Training models: advanced#

The command-line training is quick and convenient but not overly customizable. If you need more control on the training process, you need to write a script, and in order to do this, first become familiar with a few more of DeLTAs’ internals: in particular the delta.data module.

This module offers utilities to help you retrain DeLTA on your own data: functions and generators to read and preprocess training sets files, perform data augmentation operations, and feed inputs into the U-Net models for training, as well as functions and generators to preprocess inputs for prediction. In addition, a few functions are provided for light postprocessing and saving results to disk.

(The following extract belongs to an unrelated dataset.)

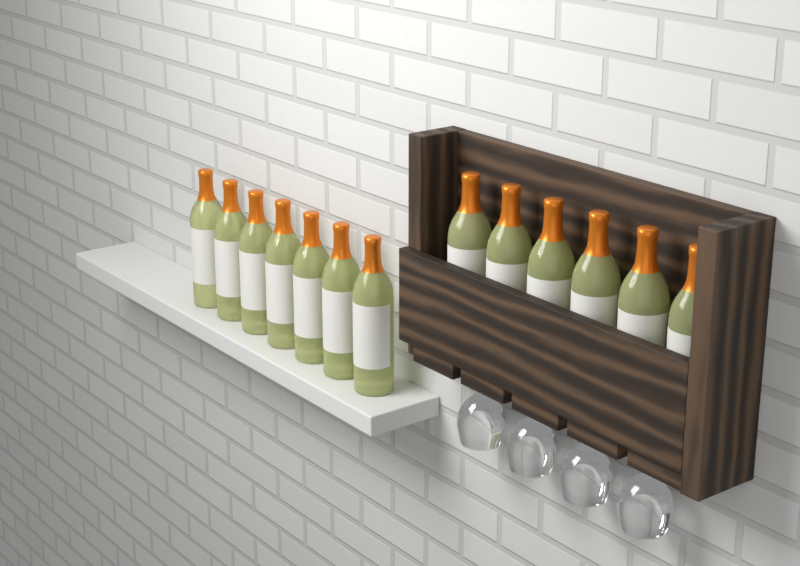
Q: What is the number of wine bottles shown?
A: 13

Training generators and datasets#

The module contains 2 generator functions to be used for training the segmentation and tracking U-Nets, namely delta.data.load_training_dataset_seg and delta.data.train_generator_track.

For every batch, these generators read random training samples from the training sets folders, apply similar data augmentation operations to all images within the same sample, and then stack these samples together to form a batch of size batch_size.

For segmentation, the structure of the training sets is:

  • img folder: phase contrast images

    Microscopy images to use as training inputs. So far we’ve been exclusively using phase contrast images, but these could be replaced by bright field or fluorescence images, or even a mix of the three.

  • seg folder: segmentation ground truth

    Segmentation ground truth, corresponding to the images in the img folder.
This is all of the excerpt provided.